─── Record set ───

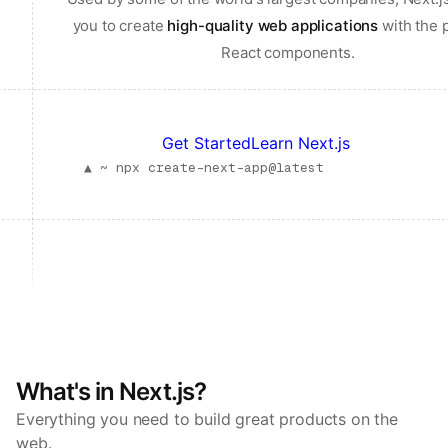
you to create
high-quality web applications
with the 
React components.
Get Started
Learn Next.js
▲ ~
npx create-next-app@latest
What's in Next.js?
Everything you need to build great products on the
web.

───

--- What is needed ---
An exact copy is needed of the closing lines of the entries above, counting from the one that contains "Learn Next.js" and including it and the last.

--- Exercise solution ---
Learn Next.js
▲ ~
npx create-next-app@latest
What's in Next.js?
Everything you need to build great products on the
web.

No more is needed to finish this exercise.